**Material provided**
*** Block opens ***

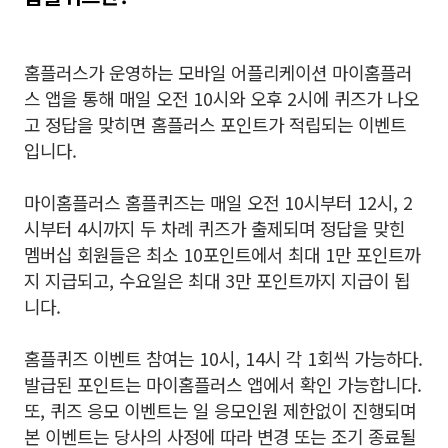
홈플러스가 운영하는 모바일 어플리케이션 마이홈플러
스 앱을 통해 매일 오전 10시와 오후 2시에 퀴즈가 나오
고 정답을 맞히면 홈플러스 포인트가 적립되는 이벤트
입니다.
마이홈플러스 홈플퀴즈는 매일 오전 10시부터 12시, 2
시부터 4시까지 두 차례 퀴즈가 출제되며 정답을 맞힌
멤버십 회원들은 최소 10포인트에서 최대 1만 포인트까
지 지급되고, 수요일은 최대 3만 포인트까지 지급이 됩
니다.
홈플퀴즈 이벤트 참여는 10시, 14시 각 1회씩 가능하다.
발급된 포인트는 마이홈플러스 앱에서 확인 가능합니다.
또, 퀴즈 응모 이벤트는 일 응모인원 제한없이 진행되며
본 이벤트는 당사의 사정에 따라 변경 또는 조기 종료될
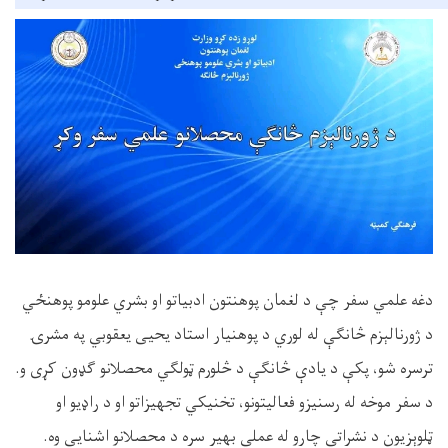
دغه علمي سفر چې د لغمان پوهنتون ادبیاتو او بشري علومو پوهنځي
د ژورنالېزم څانګې له لوري د پوهنیار استاد یحیی یعقوبي په مشرۍ
ترسره شو، پکې د یادې څانګې د څلورم ټولګي محصلانو ګډون کړی و.
د سفر موخه له رسنیزو فعالیتونو، تخنیکي تجهیزاتو او د راډیو او
ټلوېزیون د نشراتي چارو له عملي بهیر سره د محصلانو اشنایي وه
.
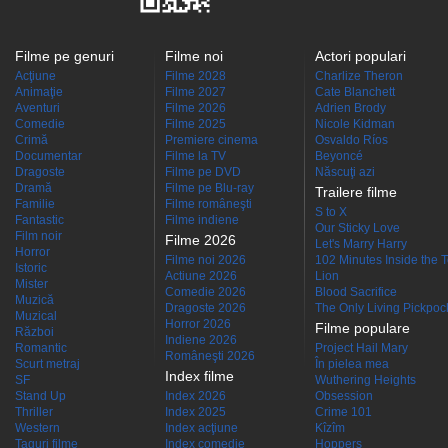
Filme pe genuri
Filme noi
Actori populari
Acţiune
Filme 2028
Charlize Theron
Animaţie
Filme 2027
Cate Blanchett
Aventuri
Filme 2026
Adrien Brody
Comedie
Filme 2025
Nicole Kidman
Crimă
Premiere cinema
Osvaldo Ríos
Documentar
Filme la TV
Beyoncé
Dragoste
Filme pe DVD
Născuţi azi
Dramă
Filme pe Blu-ray
Trailere filme
Familie
Filme româneşti
S to X
Fantastic
Filme indiene
Our Sticky Love
Film noir
Filme 2026
Let's Marry Harry
Horror
Filme noi 2026
102 Minutes Inside the 
Istoric
Actiune 2026
Lion
Mister
Comedie 2026
Blood Sacrifice
Muzică
Dragoste 2026
The Only Living Pickpocke
Muzical
Horror 2026
Filme populare
Război
Indiene 2026
Romantic
Project Hail Mary
Româneşti 2026
Scurt metraj
În pielea mea
Index filme
SF
Wuthering Heights
Stand Up
Index 2026
Obsession
Thriller
Index 2025
Crime 101
Western
Index acţiune
Kîzîm
Taguri filme
Index comedie
Hoppers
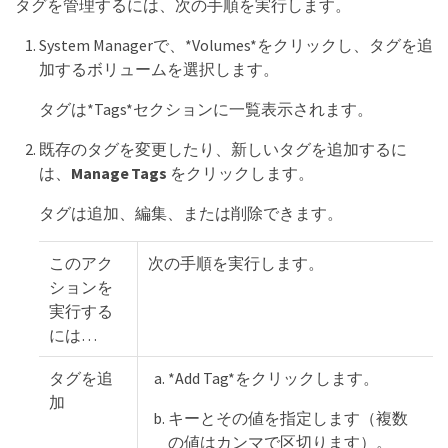
タグを管理するには、次の手順を実行します。
System Managerで、*Volumes*をクリックし、タグを追
加するボリュームを選択します。
タグは*Tags*セクションに一覧表示されます。
既存のタグを変更したり、新しいタグを追加するに
は、
Manage Tags
をクリックします。
タグは追加、編集、または削除できます。
このアク
次の手順を実行します。
ションを
実行する
には…​
タグを追
*Add Tag*をクリックします。
加
キーとその値を指定します（複数
の値はカンマで区切ります）。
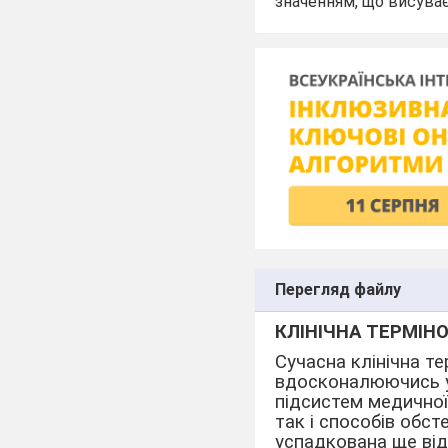
значенням, що висуває
Перегляд файлу
КЛІНІЧНА ТЕРМІН
Сучасна клінічна те
вдосконалюючись у 
підсистем медичної 
так і способів обст
успадкована ще від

*** Block closes ***

**About this exercise**
Pull out every line of the records that includes the string "Index".

**Worked solution**
Index filme
Index 2026
Index 2025
Index acţiune
Index comedie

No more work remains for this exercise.